D’ailleurs, sans distinction d’âge, 61 000 femmes pauvres et sans conjoint résident en Bourgogne (contre 26 000 hommes dans la même situation). Enfin, la pauvreté des seniors est principalement le fait des femmes. Se retrouvant seules, elles ne peuvent prétendre qu’à une faible pension ou au minimum vieillesse.
Alors certes, pour les aider, des prestations sociales sont versées aux plus pauvres afin de leur assurer un minimum de revenus. En 2012, 49 800 Bourguignons percevaient le revenu de solidarité active et 43 400 l’allocation adulte handicapé.
Dans ces conditions, comment faire face au coût de la vie qui ne cesse d’augmenter ? Les factures arrivent bien plus sûrement dans nos boites aux lettres que des bonnes nouvelles.

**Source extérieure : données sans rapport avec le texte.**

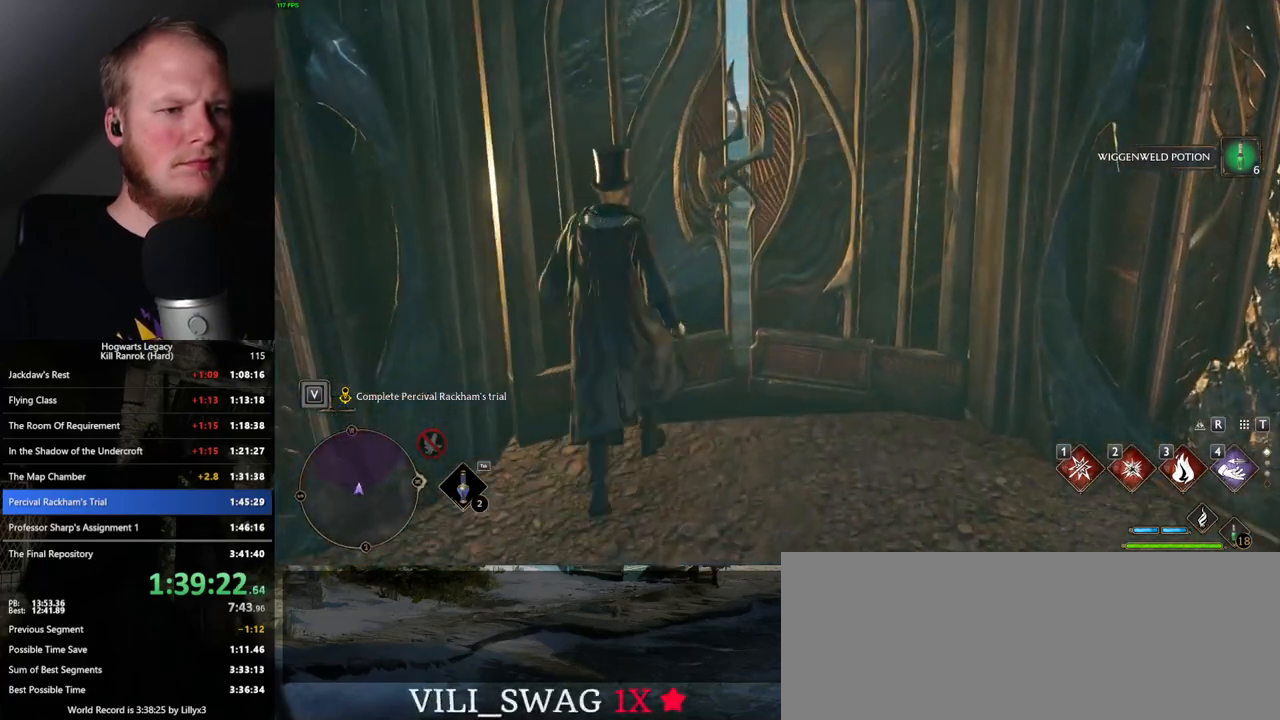
{"keys": ["d", "w"], "mouse": [], "events": [[283, "d", "down"]]}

Et pas question de faire l’autruche en n’ouvrant pas celles-ci, sinon…
« Sinon, on a vite fait de vous rappeler à l’ordre par le biais de relance et de menaces de coupure » livre cette jeune maman seule avec ses enfants. Que ce soit EDF, GDF ou Veolia Eau « pas de pitié pour les croissants » comme dirait l’autre. La plupart du temps, ce n’est pas par plaisir que les familles ne règlent pas les fournitures. « Moi, j’aimerais les payer en temps et en heure les factures » se désole Caroline. Ajoutant : « Malheureusement, ma situation ne me permet pas de tout régler en même temps. Alors, c’est vrai, il y a des mois où soit mes enfants et moi mangeons et les factures ne sont pas payées, soit les factures sont payées mais je ne peux pas faire de courses. Et dans ce cas-là, le choix est vite fait… ».
Alors, il est peut-être possible de trouver un arrangement, un échelonnement des sommes dues ? Pas toujours, car en général, les structures précitées font le forcing pour obliger les gens à se mensualiser. Et quand on dit forcing, ce serait presque du chantage. Carrément. Ainsi, à Veolia, une abonnée avait pris du retard pour régler sa facture (celle-ci doit en principe être réglée dans les 15 jours). Et bien elle a eu une lettre de relance assortie d’une pénalité de trois euros et au 2e rappel, une pénalité de 12 euros. En très grande précarité, elle demande l’annulation des ces frais supplémentaires. Las ! Son interlocuteur lui demande alors si elle souhaite mensualiser ses versements. « J’ai répondu que non, car pour moi, c’était ingérable. Si toutes les structures prélèvent une somme sur mon maigre salaire chaque mois, il ne me reste rien pour vivre ». La réponse du gars a été immédiate : « Alors je ne vous enlève pas les pénalités ! ».
Pour sa part, GDF a mis en place des médiateurs qui, en cas d’impayés, vous proposent des solutions, telles que l’étalement de la dette. Autrement, le client a 30 jours pour régler sa facture. Quant à EDF, la facture est à régler dans le mois également, sinon, c’est la lettre de relance, puis le SMS de relance 48h avant la coupure.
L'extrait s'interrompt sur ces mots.